Sebagai penutup, ia menyampaikan bahwa dalam melakukan sesuatu harus datang dari hati dan sesuai passion agar suasananya selalu menyenangkan. “Saya masih menulis dengan disiplin sampai dengan saat ini. Saya menulis 2 kolom untuk Independent Observer yang terbitnya sekali seminggu pada hari Kamis. Memang hobi menulis seperti hobi saya mengajar, it’s coming from your passion, Kalau kita memang tidak cinta, kerjaan pasti terasa membosankan, tapi kalau kita menyenangi, maka hal itu akan menjadi menyenangkan,” pungkasnya.

Tampil terakhir, Perry Warjiyo menyatakan seorang pemimpin yang sukses itu dibentuk, belajar, dididik, dan dibimbing. Sebagai anak ke-6 dari 9 bersaudara dan berasal dari seorang petani, tentu saja ia tidak pernah membayangkan bakal menjadi Gubernur Bank Indonesia.

“Saat kecil saya dinasihati oleh orang tua saya dan saya ingat betul kalimatnya yaitu carilah ilmu setinggi-tingginya, maka hidupmu akan bercahaya dan dekatlah dengan rakyat hidupmu akan bahagia, saat itu saya tidak mengetahui apa artinya kalimat itu sampai saya temukan saat kuliah di FEB UGM,” ujarnya.

Perry lalu menjelaskan saat kuliah ia menemukan 4 dasar sukses leadership, yaitu mencari ilmu, berjuang, mengabdi, dan dekat dengan rakyat. Saat kuliah dididik untuk belajar ilmu apa saja, dan dalam menekuni studi merasakan artinya perjuangan. Ketika sudah menjadi alumni, maka harus tumbuh jiwa mengabdi, dan dekat dengan rakyat.

Selanjutnya Perry menyampaikan pengalaman kedekatannya dengan senior-senior seperti Prof. Boediono dan Prof. Soedradjad, bahkan menganggapnya “bapak” dalama perjalanan karirnya. Ia direkrut oleh Prof. Soedradjad, dan mengabdi di BI dari tahun 1993 sampai 1996 sebagai Chief of Staff. Ia yang menuliskan semua makalah dan pidato Prof. Soedradjad, dan editornya adalah Prof. Boediono.

“Kita harus terus belajar mencari ilmu yang bermanfaat, belajar dan mengajar agar ilmu tersebut bisa membuat hidup kita lebih bercahaya. Kemudian kita jangan mudah menyerah dan selalu terus berjuang,” tuturnya.

Ia merasa bersyukur dipertemukan dengan Prof. Boediono dan Prof. Soedradjad yang sudah mendidiknya mengatasi krisis keuangan. Saat di IMF dalam mengatasi krisis 2007-2008 ia kontak dan konsultasi dengan mereka berdua. Sampai sekarang untuk mengatasi situasi-situasi ekonomi tertentu, seperti pada saat pandemi, kedua senior tersebut mengingatkan untuk jangan pernah tertekan politik dalam setiap pengambilan keputusan.
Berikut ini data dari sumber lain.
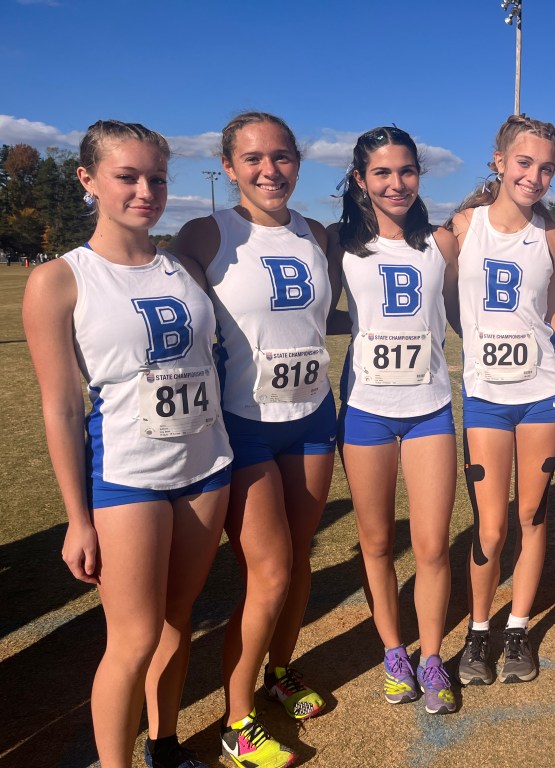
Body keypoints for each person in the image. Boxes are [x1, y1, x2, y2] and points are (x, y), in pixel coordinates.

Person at [23, 120, 233, 768]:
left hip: (206, 467)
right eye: (128, 177)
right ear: (87, 180)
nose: (147, 191)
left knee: (177, 619)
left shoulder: (185, 268)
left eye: (158, 179)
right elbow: (62, 406)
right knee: (134, 638)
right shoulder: (60, 279)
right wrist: (77, 519)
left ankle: (163, 746)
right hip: (128, 477)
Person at [174, 112, 339, 768]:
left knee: (298, 561)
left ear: (298, 161)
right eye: (253, 159)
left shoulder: (317, 234)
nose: (270, 170)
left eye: (282, 156)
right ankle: (236, 722)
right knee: (266, 572)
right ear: (228, 167)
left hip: (313, 416)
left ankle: (280, 671)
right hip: (243, 424)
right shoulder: (205, 232)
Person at [332, 126, 460, 714]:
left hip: (429, 409)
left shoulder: (441, 242)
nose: (396, 183)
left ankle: (431, 657)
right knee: (378, 542)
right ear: (361, 179)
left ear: (418, 175)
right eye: (381, 172)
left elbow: (462, 313)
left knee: (431, 546)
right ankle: (393, 651)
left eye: (406, 171)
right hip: (367, 412)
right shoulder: (339, 244)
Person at [446, 115, 555, 687]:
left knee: (531, 516)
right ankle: (478, 630)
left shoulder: (553, 237)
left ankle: (517, 627)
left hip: (542, 394)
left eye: (546, 168)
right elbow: (448, 303)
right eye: (524, 163)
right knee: (490, 526)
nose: (534, 177)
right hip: (487, 398)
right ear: (499, 162)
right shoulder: (463, 227)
DI akhir paparannya Perry menyampaikan role model yang baik agar tetap dekat dengan rakyat, karena itu bisa menuntun kita untuk sukses menjadi pemimpin selanjutnya. “Maka dari itu para pemimpin lulusan dari UGM apapun levelnya dimana-mana selalu memikirkan UMKM, dan bagaimana ekonomi kerakyatan. Hal itu sesuai dengan tagline KAGAMA yaitu guyub rukun migunani,” tutupnya.